─── EXTRACT PROVIDED

X3, great truck to plow with....as long as you are prudent with the plowing. I added Timbrens and they are great if you are on rough terrain. I also cranked my Tbars ('04) A few turns to restore height. If you are handy with a welder box the front of your frame for some added piece of mind. Don't worry about the 1/2 ton bashing crowd, if they are taking the time to post comments like "best mod is to buy a 3/4 ton" then they are usually trying to make up for a lack of personal accomplishments.


----------



## Ngom12 (Nov 9, 2011)

haha i hear ya. I've been out plowing (for my buddies company, in his trucks) the past couple days (Finally!) and i have kept my eye out for 1/2ton trucks. I've seen alot more then i thought i would. even seen some with v-box speaders and 8 ft plows. I'm a pretty careful operator, even in my buddies trucks. forget worrying about beating up the trucks, im more worried about myself. i've bit a few steering wheels to know not to do that again!


----------



## Cleanchris (Feb 13, 2010)

──────
─── INFORMATION PROVIDED

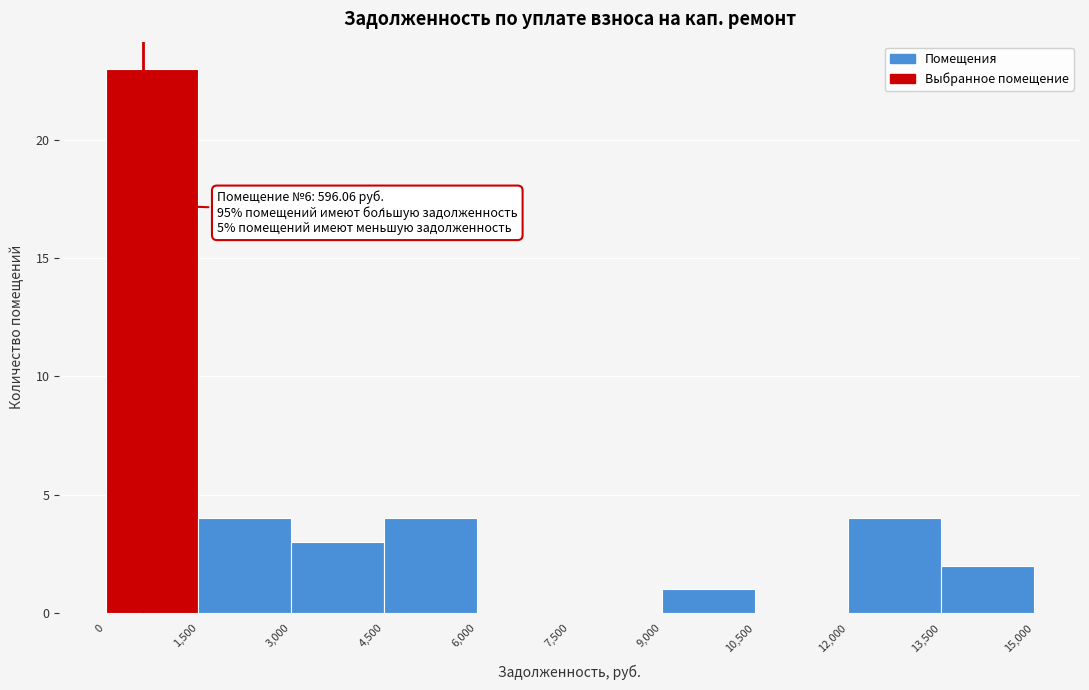

Over which range of the x-axis is the bar tallest?

0 to 1,500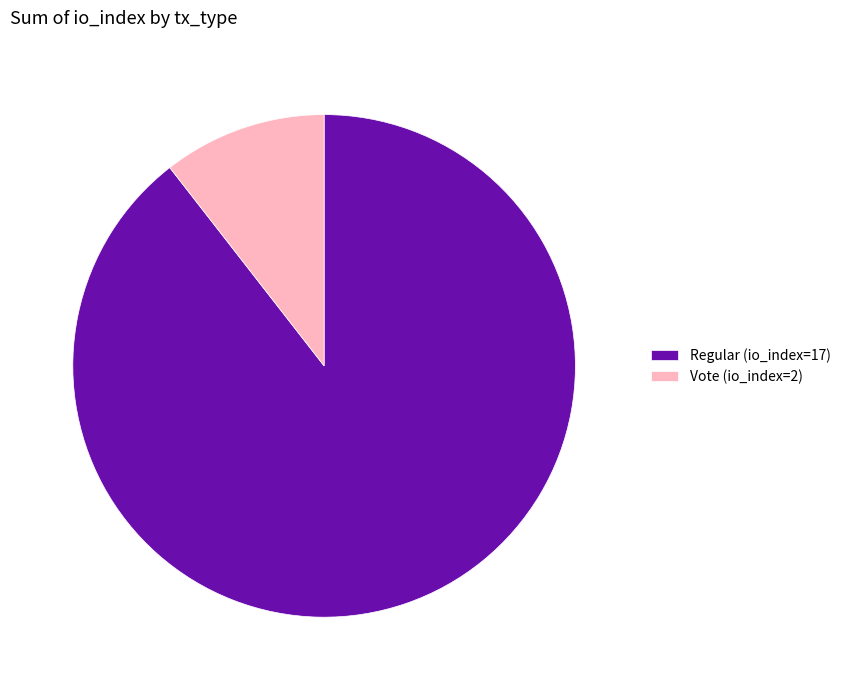

Rank the categories by value from lowest to highest.

Vote (io_index=2), Regular (io_index=17)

──────

#### [PROBLEM DETAILS]
Answer these about the plowing thread, one per line:
1. What did the first poster add that helps on rough terrain?
2. What did the first poster crank a few turns to restore height?
3. What size plows did Ngom12 see on some 1/2 ton trucks?
The listing plays no part in this.

#### [OUTPUT OF THE EXERCISE]
1. Timbrens
2. The Tbars
3. 8 ft